Iceland has been on my list since as a kid I read Jules Verne’s Journey to the Center of the Earth. It is only decades later that my dream came true.
There are not too many flights to Iceland. Most of them connect the island to one of Scandinavian capitals. We got there from Copenhagen (a delightful little spot of its own), landing in Reykjavík, where we spent our first day.
The whole population of the country is under 400,000 souls, about a third of which live in Reykjavík. Compared to other world capitals, it is a small city. It does not feel like a megalopolis indeed.
With a few exceptions Reykjavík is a made up of two or three-story buildings. It is neat and well kept. I wouldn’t call it a sightseeing destination, but it has it own cozy charm.
Some parts of the city feel relatively old:
And some are quite modern:
Lumber is a scarce commodity in Iceland, so most structures (not just in Reykjavik, but across the country) are built not of wood, but of stone, concrete, corrugated metal and glass, in various combinations.
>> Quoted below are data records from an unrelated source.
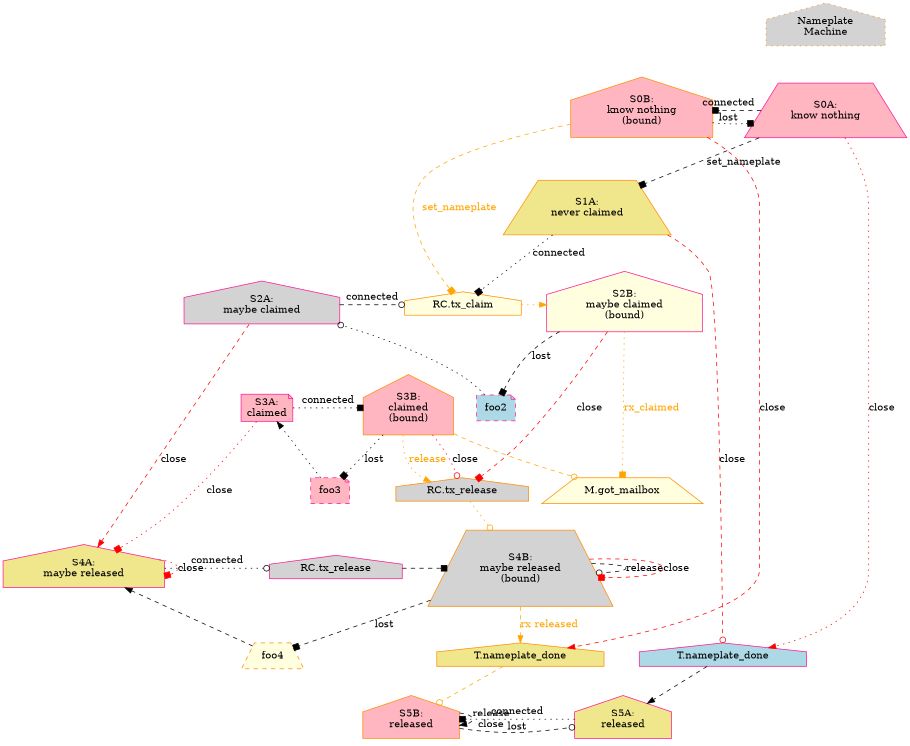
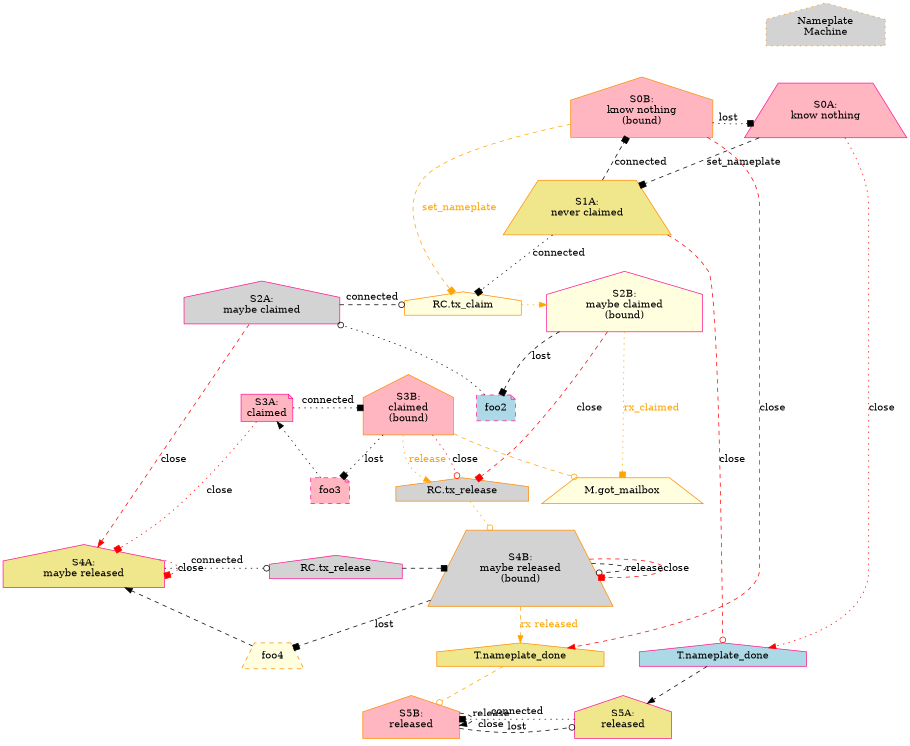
  digraph {
    fontname="DejaVu Serif"
    node [color=darkorange fillcolor=lightpink fontname="DejaVu Serif" shape=house style=filled]
    edge [arrowhead=box fontname="DejaVu Serif" style=dashed]
    n1 [color=deeppink label="S0A:\nknow nothing" shape=trapezium]
    n2 [label="S0B:\nknow nothing\n(bound)"]
    n3 [fillcolor=khaki label="S1A:\nnever claimed" shape=trapezium]
    S1B [style=invis color="" fillcolor="" shape=""]
    n5 [fillcolor=lightyellow label="RC.tx_claim"]
    n6 [color=deeppink fillcolor=lightgrey label="S2A:\nmaybe claimed"]
    n7 [color=deeppink fillcolor=lightyellow label="S2B:\nmaybe claimed\n(bound)"]
    n8 [color=deeppink label="S3A:\nclaimed" shape=note]
    n9 [label="S3B:\nclaimed\n(bound)"]
    n10 [fillcolor=lightgrey label="S4B:\nmaybe released\n(bound)" shape=trapezium]
    n11 [color=deeppink fillcolor=khaki label="S4A:\nmaybe released\n"]
    n12 [color=deeppink fillcolor=lightgrey label="RC.tx_release"]
    n13 [color=deeppink fillcolor=lightblue label="T.nameplate_done"]
    n14 [fillcolor=khaki label="T.nameplate_done"]
    n15 [label="S5B:\nreleased"]
    n16 [color=deeppink fillcolor=khaki label="S5A:\nreleased"]
    foo2 [color=deeppink fillcolor=lightblue shape=note style="dashed,filled"]
    n18 [fillcolor=lightyellow label="M.got_mailbox" shape=trapezium]
    n19 [fillcolor=lightgrey label="RC.tx_release"]
    foo3 [color=deeppink shape=note style="dashed,filled"]
    foo4 [fillcolor=lightyellow shape=trapezium style="dashed,filled"]
    n22 [fillcolor=lightgrey label="Nameplate\nMachine" style="dotted,filled"]
    subgraph sub_1 {
      rank=same
      n1
      n2
    }
    subgraph sub_2 {
      rank=same
      n3
      S1B
    }
    subgraph sub_3 {
      rank=same
      n5
      n6
      n7
    }
    subgraph sub_4 {
      rank=same
      n8
      n9
    }
    subgraph sub_5 {
      rank=same
      n10
      n11
      n12
    }
    subgraph sub_6 {
      rank=same
      n13
      n14
    }
    subgraph sub_7 {
      rank=same
      n15
      n16
    }
-   n1 -> n2 [label=connected]
+   n3 -> n2 [label=connected]
    n1 -> n3 [label=set_nameplate]
    n1 -> n13 [arrowhead=normal color=red label=close style=dotted]
    n2 -> n1 [label=lost style=dotted]
    n2 -> S1B [style=invis arrowhead=""]
    n2 -> n5 [color=orange fontcolor=orange label=set_nameplate]
    n2 -> n14 [arrowhead=normal color=red label=close]
    n3 -> S1B [style=invis arrowhead=""]
    n3 -> n5 [label=connected style=dotted]
    n3 -> n6 [style=invis arrowhead=""]
    n3 -> n13 [arrowhead=odot color=red label=close]
    S1B -> n7 [style=invis arrowhead=""]
    n5 -> n7 [arrowhead=normal color=orange style=dotted]
    n6 -> n5 [arrowhead=odot label=connected]
    n6 -> n8 [label="(none)" style=invis arrowhead=""]
    n6 -> n11 [arrowhead=normal color=red label=close]
    n7 -> foo2 [label=lost]
    n7 -> n18 [color=orange fontcolor=orange label=rx_claimed style=dotted]
    n7 -> n19 [color=red label=close]
    n8 -> n9 [label=connected style=dotted]
    n8 -> n11 [color=red label=close style=dotted]
    n9 -> n18 [arrowhead=odot color=orange]
    n9 -> n19 [arrowhead=normal color=orange fontcolor=orange label=release style=dotted]
    n9 -> n19 [arrowhead=odot color=red label=close style=dotted]
    n9 -> foo3 [label=lost style=dotted]
    n10 -> n10 [arrowhead=odot label=release]
    n10 -> n10 [color=red label=close]
    n10 -> n14 [arrowhead=normal color=orange fontcolor=orange label="rx released"]
    n10 -> foo4 [label=lost]
    n11 -> n11 [color=red label=close style=dotted]
    n11 -> n12 [arrowhead=odot label=connected style=dotted]
    n11 -> n15 [style=invis arrowhead=""]
    n12 -> n10
    n12 -> n15 [style=invis arrowhead=""]
    n13 -> n16 [arrowhead=normal]
    n14 -> n15 [arrowhead=odot color=orange]
    n15 -> n15 [arrowhead=normal label="release\nclose"]
    n15 -> n16 [arrowhead=odot label=lost]
    n16 -> n15 [label=connected style=dotted]
    foo2 -> n6 [arrowhead=odot style=dotted]
    n19 -> n10 [arrowhead=odot color=orange style=dotted]
    foo3 -> n8 [arrowhead=normal style=dotted]
    foo4 -> n11 [arrowhead=normal]
    n22 -> n1 [style=invis arrowhead=""]
  }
Many buildings in downtown Reykjavík are rather creatively painted:
The line between art and graffiti is blurred:
As for the post office buildings, these are often painted red, including the mailboxes:
Galleries and boutique stores are abundant in the downtown:
The tallest building in the city (and probably in the whole country) is the church of Hallgrímur (Hallgrímskirkja).
There’s an elevator that takes visitors to the viewing deck at the top of the bell tower with 360° views of the city. This is the view of the harbor and Harpa Concert Hall that doubles as an opera house (top right):
The Harpa Concert Hall building features an elegant beehive-like design. While somewhat dark on the outside, it is full of light on the inside:
The bar at the Concert Hall left us puzzled. What did they mean by Scandinavian Pain?
The Harbor of Reykjavík is an integral part of the city. One can see big fishing and cargo vessels, coast guard ships and carefully preserved small vintage boats:
One doesn’t have to be in the harbor to tell that this is a port city:
Another point of interest is this inconspicuous building, the former french consulate, called Höfði. Back in 1986 it hosted the summit between the US President Ronald Reagan and Soviet leader Mikhail Gorbachev. This summit was a key step in ending the Cold War.
Being the capital of Iceland, Reykjavík hosts the Ice Museum. In additional to an interesting and highly educational content it features a noteworthy architecture.
There is no lack of great places to eat in Reykjavík. I liked Sæta Svínið Gastropub at Ingólfur Square. The Harpa Concert Hall and the Ice Museum have nice restaurants inside as well. Iceland is a fishermen’s country, so try fresh local fish whenever available. And don’t forget the herring!